Due to the long-lasting US-China tussle and growing market worries about the ever-increasing number of coronavirus cases, the S&P 500 futures have shaved-off gains and turned negative near daily lows of 3,230 which eventually undermined the perceived riskier Australian dollar and exerted some downside pressure on the currency pair. If talking about US-China on-going war, the relationship between the world's two largest economies (US-China) got even worse, as China ordered the U.S. to close its office in Chengdu in return of the U.S. earlier move to close china's office in Houston.
Apart from the Sino-American tussle, the expectations that the much-awaited another U.S. fiscal package will be shortly released initially favored the risk-on market sentiment. The U.S. Senate Republicans introduced a $1 trillion COVID-19 aid package that would include $1,200 payments to U.S. citizens, as well as incentives for the manufacturers of personal protective equipment in the United States, rather than China. It is also worth mentioning that this package would include $190 billion in loans for small businesses and $100 billion in loans to businesses that operate seasonally or in low-income areas. These hopes became the key factor that capped further losses in the equity market and provided some support to the pair.
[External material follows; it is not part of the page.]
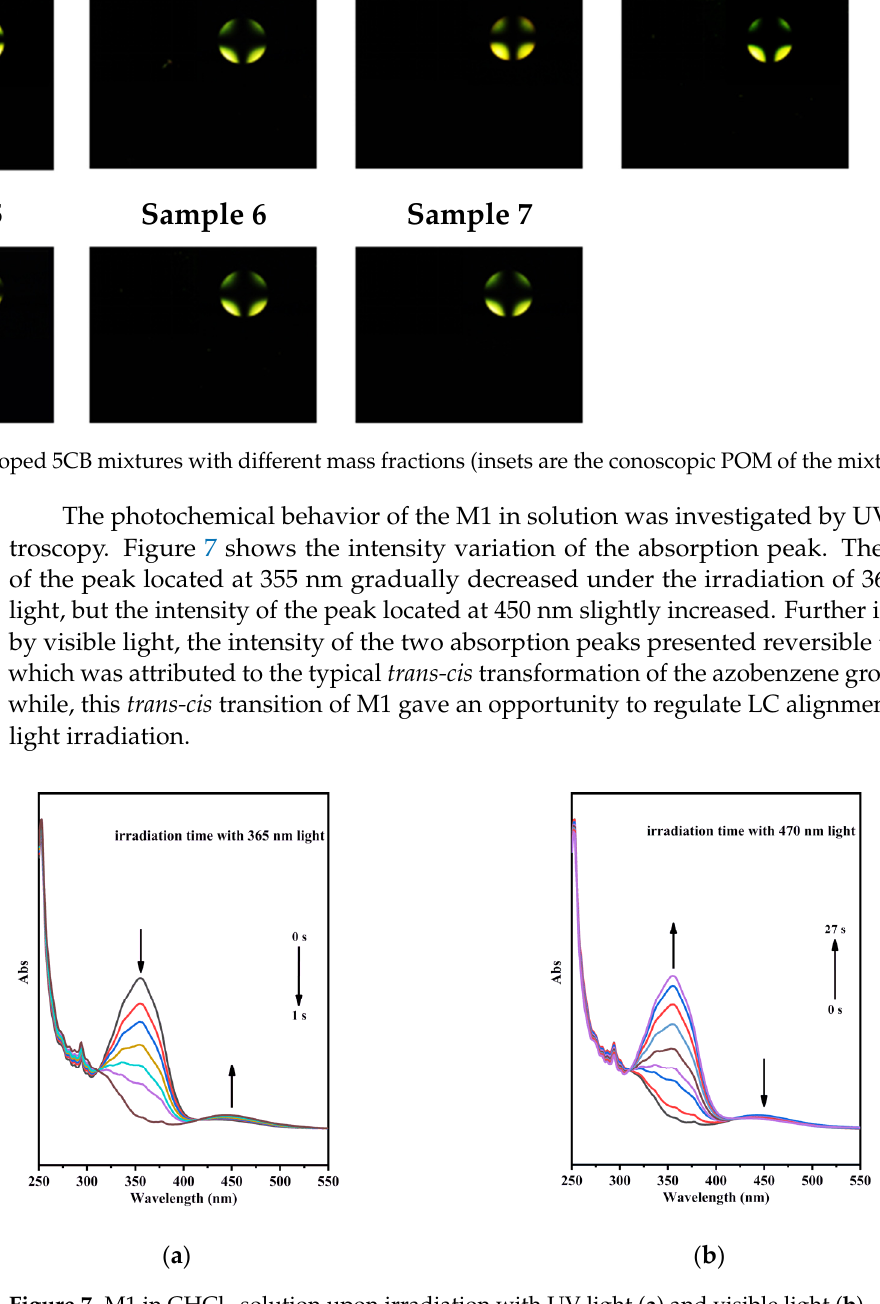
Figure 7. M1 in CHCl 3 solution upon irradiation with UV light ( a ) and visible light ( b ).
However, the reason behind the fresh downticks in the equity market could also be associated with the fears that the U.S.'s economic recovery could undermine amid the resurgence in coronavirus. The surge in coronavirus cases continued on its pace, especially in the United States. As in result, the investors were worried that the intensifying virus cases could undermine the economic recovery, which eventually fueled the expectation of more stimulus by the Fed.
The number of coronavirus infections has crossed almost 16.30 million across the world, whereas more than 650,000 people have died globally, as per the Johns Hopkins University. Whereas, the California coronavirus cases increased by at least 10,549 on Monday to 463,439 total, which now crossed the record of Massachusetts in total COVID-19 deaths. Australia's no. 2 populous states of Victoria also reported 384 new cases on the day vs. 532 previous day's surge. In contrast, New Zealand has reported zero cases of Covid-19 for the 3rd-day in a row.
As in result, the broad-based U.S. dollar erased its early-day deeper losses and edged higher, at least for now. However, the gains in the U.S. dollar could be short-lived or temporary due to the worries that the economic recovery in the U.S. could be stopped in the wake of the resurgence in coronavirus cases. However, the gains in the U.S. dollar kept the currency pair under pressure. Whereas, the U.S. Dollar Index that tracks the greenback against a basket of other currencies recovered 0.04% to 93.773. Therefore, the bullish bias in AUD/USD has faded a bit.
Daily Support and Resistance
Pivot Point 0.7139
The AUD/USD is trading at 0.7176 level after entering the overbought territory, climbing distinctly to trade at the 0.7147 mark. Closing of a Doji candle implies the chances of a selling bias in the Aussie. On the lower front, the AUD/USD pair could sink to the 0.7120 mark, while resistance resides at 0.7150. Let's look for staying bearish below 0.7180 and buying over 0.7064. Good luck!